- Article printed in East and Bays Courier, Auckland, NZ. 7th March 2012
Being told her newborn was so brain-damahed he would probably never be educated was heart-breaking but Norma Delgarno dug her toes in and proved the doctors wrong.
He son Karl Rothko went through mainstream schooling, passed School Certificate and became a well-known face at Remuera New World supermarket where he worked for 23 years before moving to Rotorua last year.
Ms Delgarno has described her experiences in her book Becoming Karl: a Brain-Injured Baby's Journey to Recovery.
Baby Karl arrived five weeks early with severe dmage to his eyes and brain. At three weeks of age he was diagnosed with toxoxplasmosis, a common parasitic infection which is rarely harmful to adults.
Doctors predicted he would never be able to be educated and recommended he be sent to an institution for the handicapped.
He remained in hospital for almost six months.
'Basically I ended up taking him home and getting treatment for his hydrocephalus (water on the brain) which was deliberately left untreated as he was deemed too damaged,' she says.
The specialist gave her some exercises to develop the baby's motor control. They were as simple as leg rotations and moving his legs and arms in opposite directions.
'What you are actually doing is you are stimulating the motor centres of the brain', she says. From there she developed her own exercises to try to get her son moving.
'I used to compare him with other babies and it was terrible. Younger babies sat up and he just flopped around,' she says.
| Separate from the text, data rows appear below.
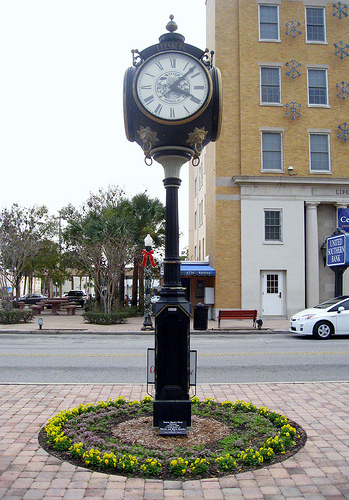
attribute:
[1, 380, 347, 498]
sidewalk — bricked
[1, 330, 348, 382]
street — paved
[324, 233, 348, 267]
sign — blue, white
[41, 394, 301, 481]
flower bed — circular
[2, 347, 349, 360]
line — yellow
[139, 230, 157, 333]
lamplight — decorated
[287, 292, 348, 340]
car — white, parked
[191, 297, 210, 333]
trash can — black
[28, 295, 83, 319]
table and seats —  in public 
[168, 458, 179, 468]
flower — yellow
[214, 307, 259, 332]
bench — red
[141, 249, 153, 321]
decorations — christmassy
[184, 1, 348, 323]
building — large, tall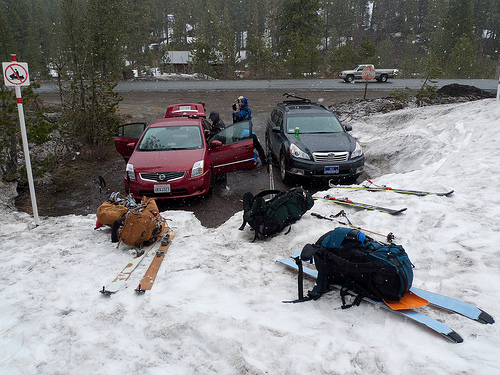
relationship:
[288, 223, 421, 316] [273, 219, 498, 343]
bag on top of skis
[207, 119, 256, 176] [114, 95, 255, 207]
door on vehicle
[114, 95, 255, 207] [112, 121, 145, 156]
vehicle has door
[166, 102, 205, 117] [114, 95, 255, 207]
trunk on car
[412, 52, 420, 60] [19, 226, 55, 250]
snow on ground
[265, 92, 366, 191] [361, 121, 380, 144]
vehicle by snow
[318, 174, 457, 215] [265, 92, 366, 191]
skis near car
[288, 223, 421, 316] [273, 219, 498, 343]
backpack on skis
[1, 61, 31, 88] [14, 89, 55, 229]
sign on pole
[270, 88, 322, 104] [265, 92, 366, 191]
rack on car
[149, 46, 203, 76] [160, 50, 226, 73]
cabin in picture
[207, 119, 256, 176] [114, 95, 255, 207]
door on car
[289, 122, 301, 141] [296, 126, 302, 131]
bottle has top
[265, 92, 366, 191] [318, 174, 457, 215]
car near ski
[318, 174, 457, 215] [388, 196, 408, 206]
ski on snow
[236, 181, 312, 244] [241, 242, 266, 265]
backpack on snow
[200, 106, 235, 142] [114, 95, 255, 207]
people in car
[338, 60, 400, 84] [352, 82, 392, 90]
car on road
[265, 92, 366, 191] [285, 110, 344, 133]
car has windshield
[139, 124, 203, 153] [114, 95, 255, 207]
windshield on car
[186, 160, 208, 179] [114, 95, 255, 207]
headlight on car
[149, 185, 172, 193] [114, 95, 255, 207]
plate on car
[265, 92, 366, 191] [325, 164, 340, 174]
car has plate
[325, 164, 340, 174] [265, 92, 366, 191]
plate on car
Ms Delgarno developed a method of teaching him to sit where she propped him up with pillows and made him hold on to a pram before whipping the pillows away from him. It took months but baby Karl finally sat up on his own on his first birthday.
'It was stunning progress' she says. The committed mother then taught him to stand while holding onto things, then to walk.
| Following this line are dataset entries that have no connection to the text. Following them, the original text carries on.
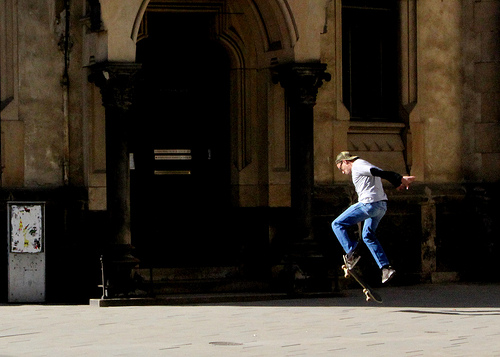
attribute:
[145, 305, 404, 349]
ground — concrete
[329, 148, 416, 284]
skater — looking down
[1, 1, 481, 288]
building — old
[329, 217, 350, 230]
knee — bend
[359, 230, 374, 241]
knee — bend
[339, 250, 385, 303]
skateboard — black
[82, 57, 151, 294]
column — brown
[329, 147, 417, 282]
man — jumping, airborne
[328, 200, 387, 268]
jeans — blue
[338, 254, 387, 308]
skateboard — airborne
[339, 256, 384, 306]
skateboard — airborne, tilted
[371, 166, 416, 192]
arms — extended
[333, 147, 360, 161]
hat — backwards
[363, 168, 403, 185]
sleeves — black, long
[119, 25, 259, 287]
doorway — arched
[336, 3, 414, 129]
window — dark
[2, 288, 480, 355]
surface — paved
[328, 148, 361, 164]
hat — backwards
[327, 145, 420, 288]
man — black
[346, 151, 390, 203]
shirt — gray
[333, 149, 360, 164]
hat — green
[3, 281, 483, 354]
ground — gray, concrete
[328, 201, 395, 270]
jeans — blue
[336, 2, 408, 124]
window — large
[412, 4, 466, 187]
wall — brown, stone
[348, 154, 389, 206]
t-shirt — gray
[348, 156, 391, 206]
shirt — gray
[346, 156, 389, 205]
shirt — black,  long sleeves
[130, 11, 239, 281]
door —  large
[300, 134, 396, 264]
skate — mid air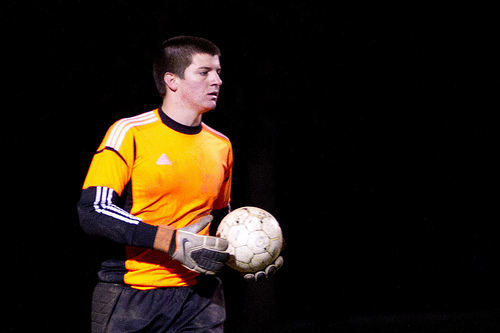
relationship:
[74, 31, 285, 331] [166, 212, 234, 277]
goalie wearing glove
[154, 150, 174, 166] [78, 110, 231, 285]
logo on shirt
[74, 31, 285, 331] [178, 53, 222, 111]
goalie has face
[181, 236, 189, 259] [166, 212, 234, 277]
logo on glove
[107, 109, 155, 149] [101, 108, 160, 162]
stripes on shoulder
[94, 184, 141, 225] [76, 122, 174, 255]
stripes on arm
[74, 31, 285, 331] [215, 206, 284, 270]
goalie has ball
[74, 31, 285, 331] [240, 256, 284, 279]
goalie wearing glove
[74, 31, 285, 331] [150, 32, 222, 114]
goalie has head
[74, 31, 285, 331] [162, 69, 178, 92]
goalie has ear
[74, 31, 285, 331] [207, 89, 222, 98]
goalie has mouth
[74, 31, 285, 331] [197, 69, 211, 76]
goalie has eye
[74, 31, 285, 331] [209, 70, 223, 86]
goalie has nose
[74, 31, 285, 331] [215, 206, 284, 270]
goalie holding ball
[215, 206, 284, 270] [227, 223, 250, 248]
ball has hexagon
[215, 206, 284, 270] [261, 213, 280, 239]
ball has hexagon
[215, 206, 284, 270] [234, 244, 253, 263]
ball has hexagon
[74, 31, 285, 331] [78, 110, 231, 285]
goalie wears shirt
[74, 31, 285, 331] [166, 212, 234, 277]
goalie wears glove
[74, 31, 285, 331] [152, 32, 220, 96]
goalie has hair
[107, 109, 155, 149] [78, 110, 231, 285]
stripes on shirt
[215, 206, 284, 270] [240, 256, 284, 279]
ball in glove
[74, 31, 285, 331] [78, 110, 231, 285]
goalie wearing shirt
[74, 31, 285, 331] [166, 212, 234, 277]
goalie has glove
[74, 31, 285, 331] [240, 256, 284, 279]
goalie has glove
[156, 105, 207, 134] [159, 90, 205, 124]
trim around neck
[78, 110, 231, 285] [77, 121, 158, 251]
shirt has sleeve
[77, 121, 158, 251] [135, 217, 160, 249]
sleeve has cuff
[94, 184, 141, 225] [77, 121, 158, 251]
stripes on sleeve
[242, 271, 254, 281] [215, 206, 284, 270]
finger under ball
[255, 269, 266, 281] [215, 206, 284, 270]
finger under ball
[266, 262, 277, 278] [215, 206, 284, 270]
finger under ball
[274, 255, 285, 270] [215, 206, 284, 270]
finger under ball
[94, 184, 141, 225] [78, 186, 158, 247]
stripes on sleeve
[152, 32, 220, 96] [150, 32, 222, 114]
hair on head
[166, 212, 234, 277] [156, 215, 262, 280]
glove on hand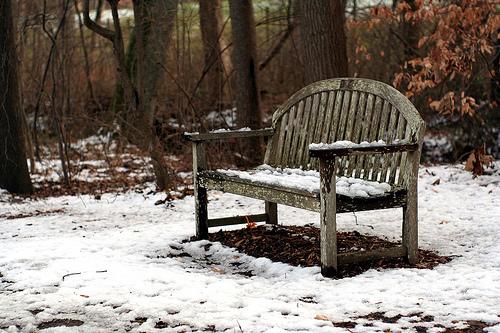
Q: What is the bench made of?
A: Wood.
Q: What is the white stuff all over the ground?
A: Snow.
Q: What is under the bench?
A: Leaves.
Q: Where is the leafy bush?
A: Top right.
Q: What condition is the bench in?
A: Old and chipping.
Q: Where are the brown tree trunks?
A: Behind the bench.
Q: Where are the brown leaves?
A: On the tree.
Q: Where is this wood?
A: On the bench.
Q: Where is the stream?
A: Behind the trees.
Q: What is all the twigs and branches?
A: Undergrowth.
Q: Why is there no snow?
A: Bench blocked snow.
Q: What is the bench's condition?
A: The bench is old.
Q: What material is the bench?
A: Its wooden.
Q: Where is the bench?
A: In the woods.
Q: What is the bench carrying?
A: White snow.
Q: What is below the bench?
A: Dry leaves.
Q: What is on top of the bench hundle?
A: White snow.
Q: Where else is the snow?
A: In the field around the bench.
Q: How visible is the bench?
A: Very visible.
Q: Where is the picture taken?
A: A park.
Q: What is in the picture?
A: A bench.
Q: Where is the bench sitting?
A: In the forest.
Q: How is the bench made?
A: Of wood.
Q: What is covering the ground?
A: Snow.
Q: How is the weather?
A: Sunny.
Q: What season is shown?
A: Winter.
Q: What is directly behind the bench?
A: Trees.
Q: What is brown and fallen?
A: Leaves.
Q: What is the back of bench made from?
A: Slats.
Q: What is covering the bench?
A: Snow.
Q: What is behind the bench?
A: Trees.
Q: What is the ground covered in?
A: Snow.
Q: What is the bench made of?
A: Wood.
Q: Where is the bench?
A: In the forest.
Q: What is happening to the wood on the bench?
A: It is slightly eroding.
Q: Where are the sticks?
A: On the ground.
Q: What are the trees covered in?
A: Bark.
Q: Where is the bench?
A: In the snow.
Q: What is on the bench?
A: Snow.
'I kept at it. It was persistence. Teaching them in very small repetitive steps is most important,' she says.
Ms Delgarno then moved onto teaching him about language and gave him a childhood full of books and music. Karl went to mainstream schools and did well at primary but struggled with the demands of hgh school.
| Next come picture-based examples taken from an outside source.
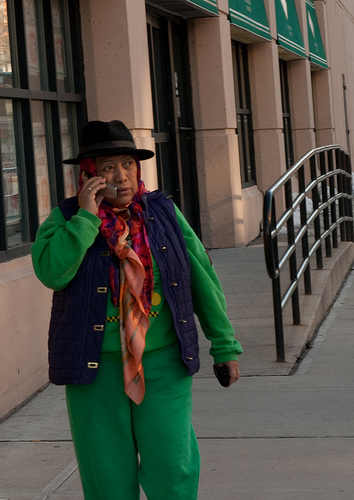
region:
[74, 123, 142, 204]
Woman talking on cell phone.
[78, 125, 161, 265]
Woman wearing scarf on her head under hat.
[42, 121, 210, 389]
Woman wearing unbuttoned blue vest.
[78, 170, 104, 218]
Ring on womans ring finger.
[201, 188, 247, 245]
Shadow of railing on building.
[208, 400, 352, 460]
Crack in sidewalk.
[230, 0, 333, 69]
Green awnings above windows.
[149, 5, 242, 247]
Entrance to building.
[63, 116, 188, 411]
Woman wearing long scarf.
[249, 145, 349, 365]
Black railing on ramp.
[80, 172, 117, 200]
a cellphone being held by a woman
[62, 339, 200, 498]
green pair of pants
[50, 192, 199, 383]
blue jacket being wore by a woman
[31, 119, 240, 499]
a woman with a hat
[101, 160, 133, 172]
the eyes of a woman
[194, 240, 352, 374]
a ramp to the door of a building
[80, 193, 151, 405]
pink scarf being wore by a woman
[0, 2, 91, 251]
set of windows behind a woman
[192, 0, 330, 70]
green signs on the side of the building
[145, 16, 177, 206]
the door of the building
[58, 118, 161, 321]
the woman on the phone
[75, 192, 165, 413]
the woman is wearing scarf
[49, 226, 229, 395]
the woman is wearing a vest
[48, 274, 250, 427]
the vest is purple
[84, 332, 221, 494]
woman wearing a green pants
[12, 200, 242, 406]
the jacket is green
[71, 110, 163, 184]
the woman is wearing a hat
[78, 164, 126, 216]
the phone is silver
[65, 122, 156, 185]
the hat is black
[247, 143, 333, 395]
the railings are black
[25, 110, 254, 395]
The woman is wearing a hat.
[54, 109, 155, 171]
The hat is black.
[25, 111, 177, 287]
The woman is holding a cell phone.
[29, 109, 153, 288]
The woman is wearing a ring.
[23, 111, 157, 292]
The ring is on the right hand.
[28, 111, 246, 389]
The woman is wearing a green shirt.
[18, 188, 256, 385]
The shirt has long sleeves.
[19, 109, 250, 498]
The woman is wearing pants.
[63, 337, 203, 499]
The pants are green.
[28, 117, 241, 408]
The woman is wearing a scarf.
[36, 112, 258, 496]
The woman is walking down the street.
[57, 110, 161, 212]
The woman is wearing a black hat.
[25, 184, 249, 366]
The woman is wearing a blue sweat shirt.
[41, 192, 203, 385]
The woman is wearing a blue vest.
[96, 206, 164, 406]
The woman is wearing a scarf.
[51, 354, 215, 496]
The woman is wearing green sweat pants.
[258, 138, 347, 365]
A black railing in the background.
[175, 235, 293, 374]
A ramp next to the black railing.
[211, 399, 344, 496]
Concrete on the sidewalk.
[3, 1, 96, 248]
A window on the building.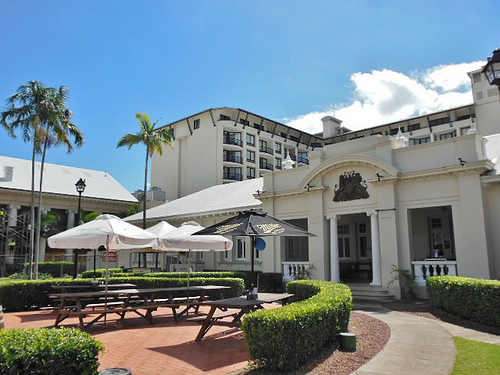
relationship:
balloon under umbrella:
[253, 237, 267, 250] [194, 207, 320, 294]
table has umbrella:
[199, 288, 292, 348] [194, 207, 320, 294]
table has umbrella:
[51, 283, 183, 328] [46, 209, 149, 292]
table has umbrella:
[153, 277, 230, 320] [157, 216, 230, 288]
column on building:
[366, 210, 381, 284] [143, 52, 499, 304]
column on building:
[326, 216, 341, 286] [143, 52, 499, 304]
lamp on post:
[74, 179, 84, 194] [72, 193, 83, 278]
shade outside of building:
[14, 270, 294, 370] [120, 70, 499, 303]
Nevertheless he was determined to sit School Certificate exam - against his mother's wishes. He failed the first time but decided to give it another crack and passed the next year.
The 45-year-old is now an artist, lives on his own and works part-time in a Rotorua supermarket. Ms Delgarno says it was love - and pig-headedness - that drove her to seek better for her son.
She says it is important for those parents in a similar situation to bring music and books into the child's life early, and get speech and cognitive therapy underway as early as possible.